Advising Right Now: Helping Advisees Adjust to MIT
Sharing your experiences with your advisees can help ease their adjustment to MIT. Talk openly about what some of the difficult issues that you might have experienced were during your first semester and how you dealt with these challenges.
Getting Along with Roommates
This is particularly challenging for freshmen who might have never lived away from home before coming to MIT or might never have had to share a room with someone else. In these cases, communication is key if roommates are going to survive together. Some of the topics that new roommates should discuss include:
- Set up and organization of room
- Sleep schedules
- Cleanliness expectations
- Borrowing and lending
- Social expectations
- Study habits and schedules
- Acceptable noise levels
You probably have a sense of what some stress symptoms are and how to spot some of the obvious ones (i.e. skipping class, falling asleep in class, not responding to email, etc.). Other symptoms might be less obvious, so it important for both you and your advisor to look out for signs of stress and offer help.
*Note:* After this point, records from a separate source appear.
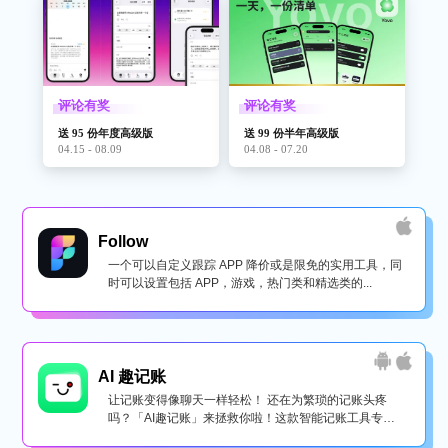
评论有奖
评论有奖
送 95 份年度高级版
送 99 份半年高级版
04.15 - 08.09
04.08 - 07.20
Follow
一个可以自定义跟踪 APP 降价或是限免的实用工具，同
时可以设置包括 APP，游戏，热门类和精选类的...
AI 趣记账
让记账变得像聊天一样轻松！ 还在为繁琐的记账头疼
吗？「AI趣记账」来拯救你啦！这款智能记账工具专为
懒...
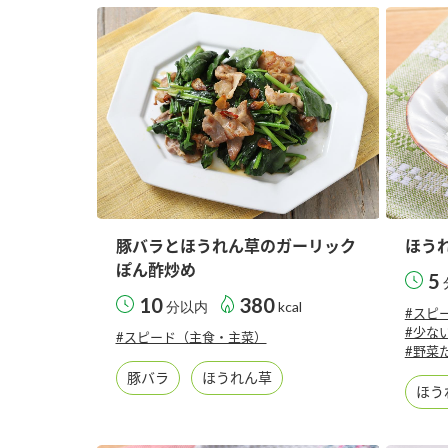
豚バラとほうれん草のガーリック
ほう
ぽん酢炒め
5
10
380
分以内
kcal
#スピ
#少な
#スピード（主食・主菜）
#野菜
豚バラ
ほうれん草
ほう
F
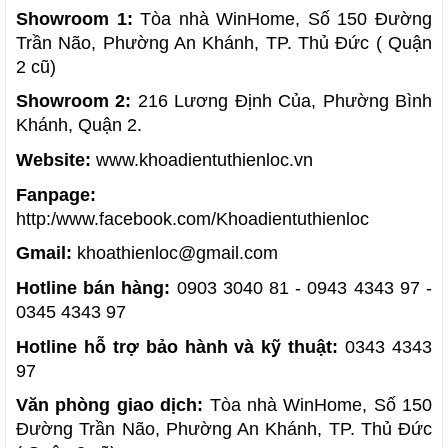
Showroom 1:
Tòa nhà WinHome, Số 150 Đường
Trần Não, Phường An Khánh, TP. Thủ Đức ( Quận
2 cũ)
Showroom 2:
216 Lương Định Của, Phường Bình
Khánh, Quận 2.
Website:
www.khoadientuthienloc.vn
Fanpage:
http:/www.facebook.com/Khoadientuthienloc
Gmail:
khoathienloc@gmail.com
Hotline bán hàng:
0903 3040 81 - 0943 4343 97 -
0345 4343 97
Hotline hỗ trợ bảo hành và kỹ thuật:
0343 4343
97
Văn phòng giao dịch:
Tòa nhà WinHome, Số 150
Đường Trần Não, Phường An Khánh, TP. Thủ Đức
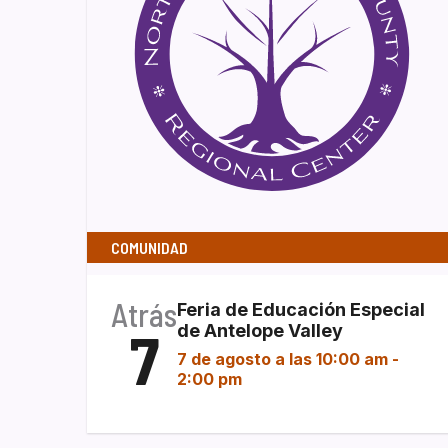
COMUNIDAD
Atrás
Feria de Educación Especial
7
de Antelope Valley
7 de agosto a las 10:00 am
-
2:00 pm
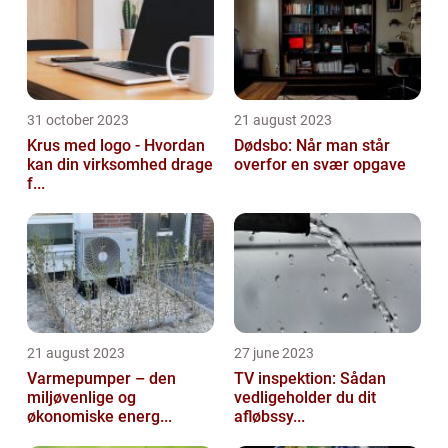
31 october 2023
21 august 2023
Krus med logo - Hvordan
Dødsbo: Når man står
kan din virksomhed drage
overfor en svær opgave
f...
21 august 2023
27 june 2023
Varmepumper – den
TV inspektion: Sådan
miljøvenlige og
vedligeholder du dit
økonomiske energ...
afløbssy...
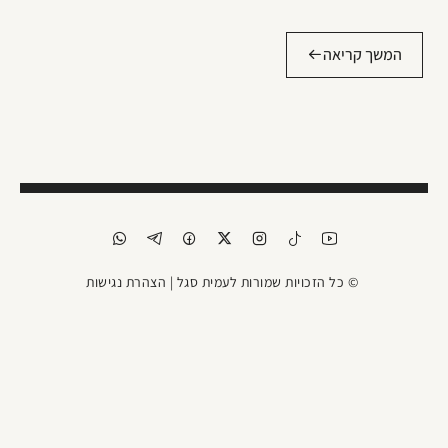
המשך קריאה
© כל הזכויות שמורות לעמית סגל |
הצהרת נגישות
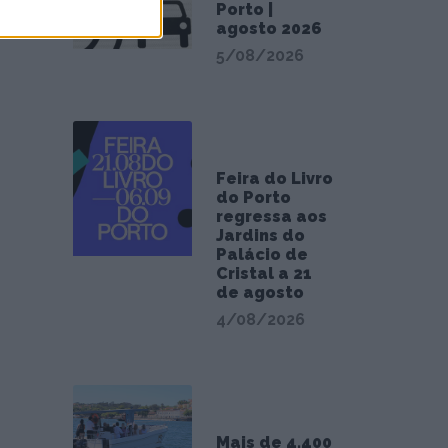
Porto |
agosto 2026
5/08/2026
Feira do Livro
do Porto
regressa aos
Jardins do
Palácio de
Cristal a 21
de agosto
4/08/2026
Mais de 4.400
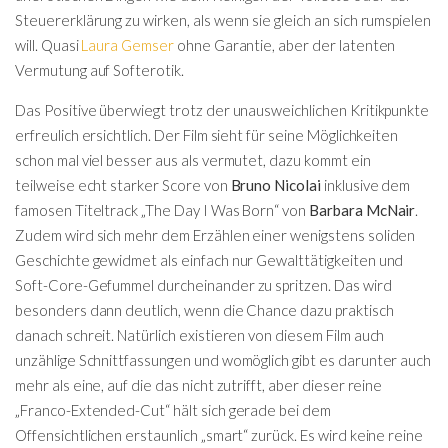
Steuererklärung zu wirken, als wenn sie gleich an sich rumspielen
will. Quasi
Laura Gemser
ohne Garantie, aber der latenten
Vermutung auf Softerotik.
Das Positive überwiegt trotz der unausweichlichen Kritikpunkte
erfreulich ersichtlich. Der Film sieht für seine Möglichkeiten
schon mal viel besser aus als vermutet, dazu kommt ein
teilweise echt starker Score von
Bruno Nicolai
inklusive dem
famosen Titeltrack „The Day I Was Born“ von
Barbara McNair
.
Zudem wird sich mehr dem Erzählen einer wenigstens soliden
Geschichte gewidmet als einfach nur Gewalttätigkeiten und
Soft-Core-Gefummel durcheinander zu spritzen. Das wird
besonders dann deutlich, wenn die Chance dazu praktisch
danach schreit. Natürlich existieren von diesem Film auch
unzählige Schnittfassungen und womöglich gibt es darunter auch
mehr als eine, auf die das nicht zutrifft, aber dieser reine
„Franco-Extended-Cut“ hält sich gerade bei dem
Offensichtlichen erstaunlich „smart“ zurück. Es wird keine reine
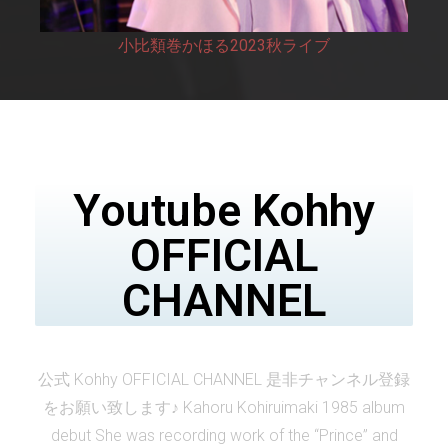
小比類巻かほる2023秋ライブ
Youtube Kohhy
OFFICIAL
CHANNEL
公式 Kohhy OFFICIAL CHANNEL 是非チャンネル登録
をお願い致します♪ Kahoru Kohiruimaki 1985 album
debut She was recording work of the “Prince” and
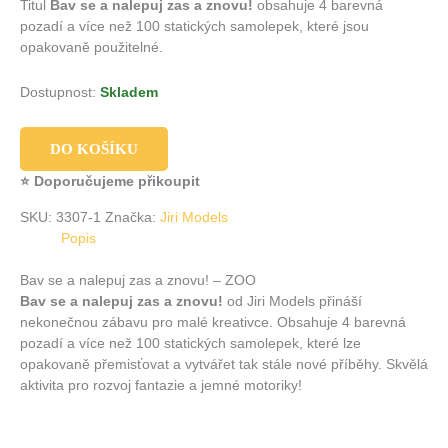
Titul
Bav se a nalepuj zas a znovu!
obsahuje 4 barevná
pozadí a více než 100 statických samolepek, které jsou
opakovaně použitelné.
Dostupnost:
Skladem
DO KOŠÍKU
⭐ Doporučujeme přikoupit
SKU:
3307-1
Značka:
Jiri Models
Popis
Bav se a nalepuj zas a znovu! – ZOO
Bav se a nalepuj zas a znovu!
od Jiri Models přináší
nekonečnou zábavu pro malé kreativce. Obsahuje 4 barevná
pozadí a více než 100 statických samolepek, které lze
opakovaně přemisťovat a vytvářet tak stále nové příběhy. Skvělá
aktivita pro rozvoj fantazie a jemné motoriky!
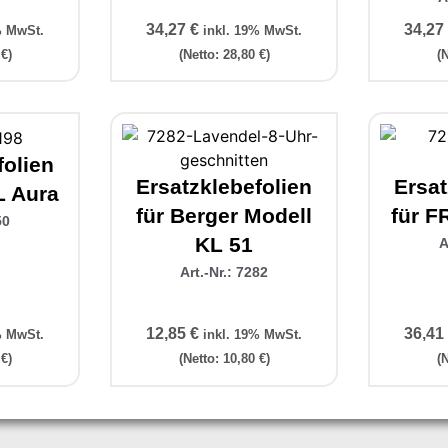
34,27
€
34,27
% MwSt.
inkl. 19% MwSt.
0
€
)
(Netto:
28,80
€
)
(
folien
Ersatzklebefolien
Ersat
L Aura
für Berger Modell
für F
50
KL 51
A
Art.-Nr.: 7282
12,85
€
36,41
% MwSt.
inkl. 19% MwSt.
0
€
)
(Netto:
10,80
€
)
(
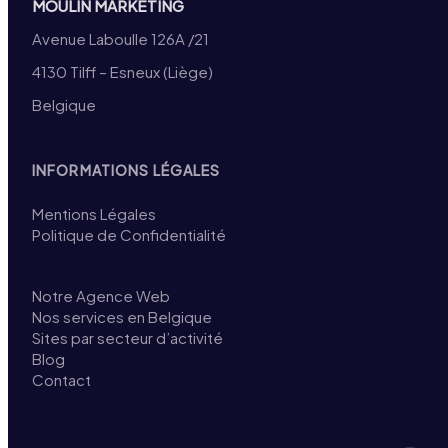
MOULIN MARKETING
Avenue Laboulle 126A /21
4130 Tilff – Esneux (Liège)
Belgique
INFORMATIONS LÉGALES
Mentions Légales
Politique de Confidentialité
Notre Agence Web
Nos services en Belgique
Sites par secteur d’activité
Blog
Contact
- Reassure that all MIT students experience stress
- Encourage them to take time-out
- Exercise regularly
- Socialize with friends
- Avoid aiming for perfection
If an advisee is begins acting differently or appears depressed, you should talk to him/her about getting help. Sometimes advisees are unable to focus on schoolwork because of personal mental health issues like depression, illness, serious interpersonal problems (e.g., new or failing romances), or a family crisis (death, divorce, illness).
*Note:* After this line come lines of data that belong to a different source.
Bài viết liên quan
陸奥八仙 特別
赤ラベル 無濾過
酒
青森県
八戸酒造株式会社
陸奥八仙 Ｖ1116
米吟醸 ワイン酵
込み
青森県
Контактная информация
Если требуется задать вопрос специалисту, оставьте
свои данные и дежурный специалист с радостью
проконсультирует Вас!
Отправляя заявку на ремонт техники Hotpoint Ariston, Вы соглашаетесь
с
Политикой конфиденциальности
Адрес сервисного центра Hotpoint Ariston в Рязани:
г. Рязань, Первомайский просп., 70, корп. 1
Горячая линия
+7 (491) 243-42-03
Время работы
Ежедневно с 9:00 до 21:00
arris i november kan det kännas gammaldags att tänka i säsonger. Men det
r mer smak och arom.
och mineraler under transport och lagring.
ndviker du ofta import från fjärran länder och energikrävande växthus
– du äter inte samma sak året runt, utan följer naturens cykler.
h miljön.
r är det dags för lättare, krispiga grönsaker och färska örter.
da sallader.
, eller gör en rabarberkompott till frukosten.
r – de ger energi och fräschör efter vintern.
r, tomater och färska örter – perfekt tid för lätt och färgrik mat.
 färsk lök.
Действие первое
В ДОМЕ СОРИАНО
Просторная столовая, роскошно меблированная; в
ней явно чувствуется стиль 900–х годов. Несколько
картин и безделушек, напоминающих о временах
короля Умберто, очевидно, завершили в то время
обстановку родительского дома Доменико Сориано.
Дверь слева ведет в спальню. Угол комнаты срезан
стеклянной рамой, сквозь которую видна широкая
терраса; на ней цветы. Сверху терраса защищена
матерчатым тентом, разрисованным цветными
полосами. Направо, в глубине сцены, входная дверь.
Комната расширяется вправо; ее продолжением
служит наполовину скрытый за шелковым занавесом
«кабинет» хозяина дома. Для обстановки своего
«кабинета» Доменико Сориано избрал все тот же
The first step to eating healthily is being informed. Some students have never prepare meals for themselves prior to coming to MIT. Tips on eating nutritiously might seem basic ito you, but be unfamiliar to some freshmen. Without prying, you might tactfully talk about the impact of poor eating habits on academic performance and moods. Start the conversation by relaying your own experience or that of a friend's.
The excitement of college life may turn into apprehension and a longing for familiar places and people at home for freshmen. Homesickness is a common occurrence for many students, especially during holiday breaks, when the campus can be barren. Here are three tips to help homesick advisees:
- Avoid isolation by talking to someone about their feelings.
- Stay in contact with their family and friends from by Skype and phone.
- Make time for recreation, sleep, good nutrition and regular exercise.
International students may experience the most difficulty, especially for those who cannot go home during the holiday breaks and IAP. Encourage these students to connect with others from their country by joining student organizations, finding out what activities are going on across campus for them, and staying in contact with the International Students Office.
Finally, direct them to resources that can help them get through tough times. If you notice any of signs of serious emotional difficulties (i.e. depression, anxiety), immediately direct them to MIT Mental Health & Counseling Service or Student Support Services.